My situation. Made especially confusing because they talked to me normally a couple hours later. For me I f**cked those boundaries when I was already on thin ice. I'm really worried for Pippi because I know their heart is in the right place. My empathy is in overdrive but I think it's a good sign that he talked to her friend. Even if he never sends that break up message it's good that she got some soft of indirect closure.
 
I've decided to move on. I tried to contact L one last time about a month ago to tell him I couldn't stay in a place where someone would literally throw me a way, but I forgave him and would leave the door open if he needed to talk. (I do not believe in robbing people of a chance to at least make an apology.) I've had moderate success on the dating sites, but nothing serious. All younger guys. ?I made friends with another gal on the Supporter Forum and we talk every once in a while about our situations. It helps to know this has happened to others and it's not something I caused. I'm doing talkspace therapy to help through the grieving process. If I think about it, I cry every time, still. Meanwhile, L continues to creep my LinkedIn feed. He's read 99% of the posts I've made ; he never disconnected or blocked me. I've decided if he ever comes back around to me he MUST apologize for what happened. This process has been as bad as a death of a family member for me.
 
For me I'm thinking of it as going through a deployment again...because we do stay in contact, but it's at a "safe" distance emotionally, and somewhat physically. It feels very similar to the same as that. We've been doing this for 8.5 years...it's cyclical. I feel like I'm going to vomit on the "tilt-a-whirl" some days.

But, when I think of it as a deployment, it makes me feel free to carry on with less heartache. I feel justified in my support and self-care. You have to focus on being the best you that you can be...because that way, no matter the outcome with "him", you'll be okay for the next step - either with or without him. Taking care of yourself is an attractive quality. I fervently believe that's why every time he gets past his symptomatic episodes, he comes back willingly. Because I'm together enough and "safe" to come back to.

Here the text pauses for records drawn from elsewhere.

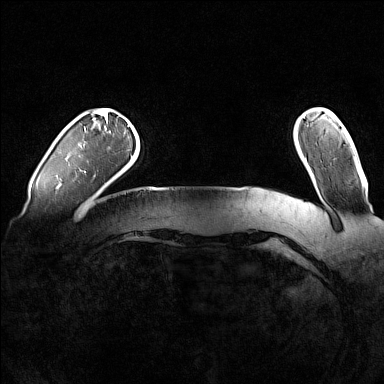
Breast MRI (dynamic contrast-enhanced), one axial slice. Slice 16 of 160 in the series (ordered by position). Dynamic contrast-enhanced series, time point 2 of 7 at this slice position (early post-contrast). 1.5 T. TE 1.8 ms, TR 5 ms. 1 mm slice thickness. 384 × 384 image matrix. Female patient.
Outlined on this slice (semi-automatic segmentation, software-assisted and operator-edited):
- enhancing-tissue mask used for the functional tumour volume (all voxels passing the contrast-enhancement thresholds inside the analysis volume; usually the tumour): bounding box [x1, y1, x2, y2] px = [84, 124, 129, 173]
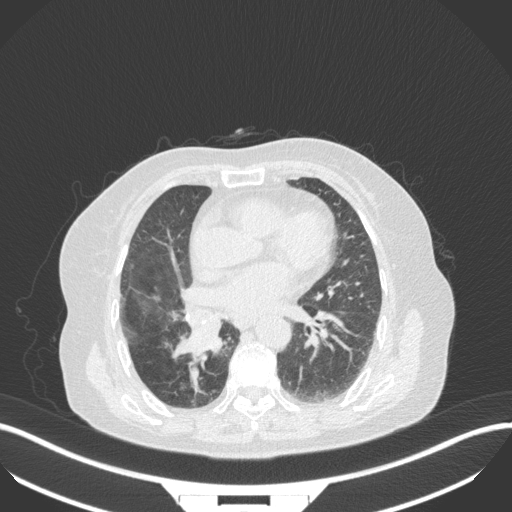
Chest CT, one axial slice. Slice 144 of 329 in the series (ordered by position). Lung window (W 1500 / L -600 HU). 1 mm slice thickness. 512 × 512 image matrix, field of view 400 × 400 mm. Patient: female, 75 years. Case-level facts recorded for this patient, not image findings: clinical TNM (as recorded): T1b N0 M1a.
Structures marked on this image (bounding box drawn by a radiologist):
- lung tumour (recorded histology: squamous cell carcinoma): bounding box [x1, y1, x2, y2] px = [171, 312, 222, 359]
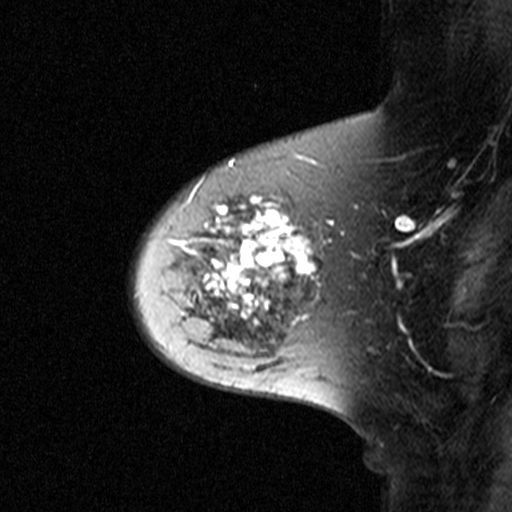
Breast MRI (dynamic contrast-enhanced), one sagittal slice; slice 32 of 44 in the series (ordered by position); dynamic contrast-enhanced study with each time point stored as its own series, time point 2 of 3 at this slice position (early post-contrast, ordered by acquisition time); 1.5 T; TE 4.5 ms, TR 11 ms; 3 mm slice thickness; 512 × 512 image matrix, field of view 200 × 200 mm. Patient: female, 65 years. From the clinical record (not read from this slice): setting: breast cancer imaged before/during neoadjuvant chemotherapy; receptor status: HER2-positive.
Outlined on this slice (semi-automatic segmentation, software-assisted and operator-edited):
- analysis volume of interest (the breast-tissue region the enhancement analysis was run in; not a lesion): bounding box (x1, y1, x2, y2) in pixels: (160, 172, 329, 345)
- tumour enhancement mask (voxels above the 90 % enhancement threshold inside the analysis volume of interest): (183, 196, 316, 326)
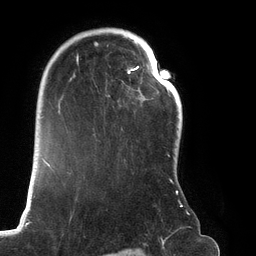
Breast MRI (dynamic contrast-enhanced), one axial slice. Slice 91 of 134 in the series (ordered by position). Cropped to one breast. Dynamic contrast-enhanced series, time point 2 of 6 at this slice position (early post-contrast). 3 T. TE 2.7 ms, TR 6.5 ms. 1.2 mm slice thickness. 256 × 256 image matrix, field of view 200 × 200 mm. Female patient.
Structures marked on this image (semi-automatically segmented with operator editing):
- enhancing-tissue mask used for the functional tumour volume (all voxels passing the contrast-enhancement thresholds inside the analysis volume; usually the tumour): box from (x=69, y=29) to (x=188, y=214) px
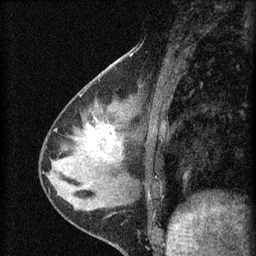
Breast MRI (dynamic contrast-enhanced), one sagittal slice; position 22 of 60 along the scan axis; dynamic contrast-enhanced series, image 2 of 4 at this slice position (ordered by acquisition); 1.5 T; TE 4.2 ms, TR 8.2 ms; 2 mm slice thickness; 256 × 256 image matrix. Patient: female, 37 years.
Structures marked on this image (semi-automatically segmented with operator editing):
- analysis volume of interest (the breast-tissue region the enhancement analysis was run in; not a lesion): box from (x=77, y=116) to (x=127, y=175) px
- tumour enhancement mask (voxels above the 70 % enhancement threshold inside the analysis volume of interest): (x=87, y=124)–(x=115, y=141)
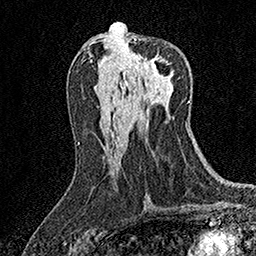
Breast MRI (dynamic contrast-enhanced), one axial slice. Cropped to one breast. Dynamic contrast-enhanced series, time point 2 of 7 at this slice position (early post-contrast). 1.5 T. TE 3.5 ms, TR 7.2 ms. 1 mm slice thickness. 256 × 256 image matrix, field of view 165 × 165 mm. Female patient.
Structures marked on this image (semi-automatically segmented with operator editing):
- enhancing-tissue mask used for the functional tumour volume (all voxels passing the contrast-enhancement thresholds inside the analysis volume; usually the tumour): box from (x=134, y=39) to (x=172, y=70) px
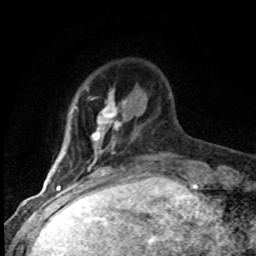
Breast MRI (dynamic contrast-enhanced), one axial slice. Slice 16 of 80 in the series (ordered by position). Cropped to one breast. Dynamic contrast-enhanced series, time point 2 of 8 at this slice position (early post-contrast). 1.5 T. TE 4.2 ms, TR 7.1 ms. 2 mm slice thickness. 256 × 256 image matrix, field of view 145 × 145 mm. Female patient.
Structures marked on this image (semi-automatically segmented with operator editing):
- enhancing-tissue mask used for the functional tumour volume (all voxels passing the contrast-enhancement thresholds inside the analysis volume; usually the tumour): bounding box [x1, y1, x2, y2] px = [75, 89, 126, 180]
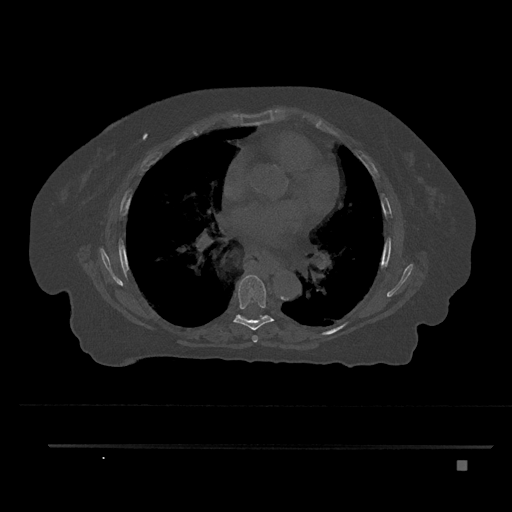
CT including the spine, one axial slice. Slice 485 of 797 in the series (ordered by position). Bone window (W 1800 / L 400 HU). 512 × 512 image matrix, field of view 437 × 437 mm. Female patient, age 76 years. From the clinical record (not read from this slice): primary cancer: lung.
Annotated regions visible in this slice (semi-automatic segmentation, software-assisted and operator-edited):
- T6 vertebra: bounding box [x1, y1, x2, y2] px = [252, 335, 258, 343]
- T7 vertebra: [234, 274, 274, 330]
- T8 vertebra: [237, 315, 269, 320]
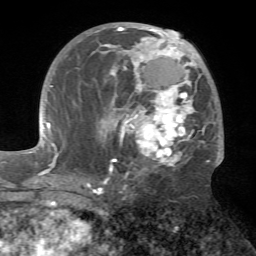
Breast MRI (dynamic contrast-enhanced), one axial slice. Position 36 of 72 along the scan axis. Cropped to one breast. Dynamic contrast-enhanced series, time point 2 of 7 at this slice position (early post-contrast). 1.5 T. TE 4.2 ms, TR 8.7 ms. 256 × 256 image matrix, field of view 180 × 180 mm. Female patient.
Annotated regions visible in this slice (semi-automatic segmentation, software-assisted and operator-edited):
- enhancing-tissue mask used for the functional tumour volume (all voxels passing the contrast-enhancement thresholds inside the analysis volume; usually the tumour): bounding box (x1, y1, x2, y2) in pixels: (79, 26, 224, 181)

So you shouldn't feel guilty for doing good things for yourself in the interim. Hugs, if you accept! Take care of YOU!
 
I wouldn't know. I only met him after he left the Army. This weekend the book author he and I worked for started sending out invitations for the book release party in December. He and I are both invited. I got all upset and sad all over again. Still haven't heard a peep out of him since about October 2nd or so when he talked to my friend. I told him I wasn't going to try talk to him for at least 2 weeks. Not sure I want to start again now.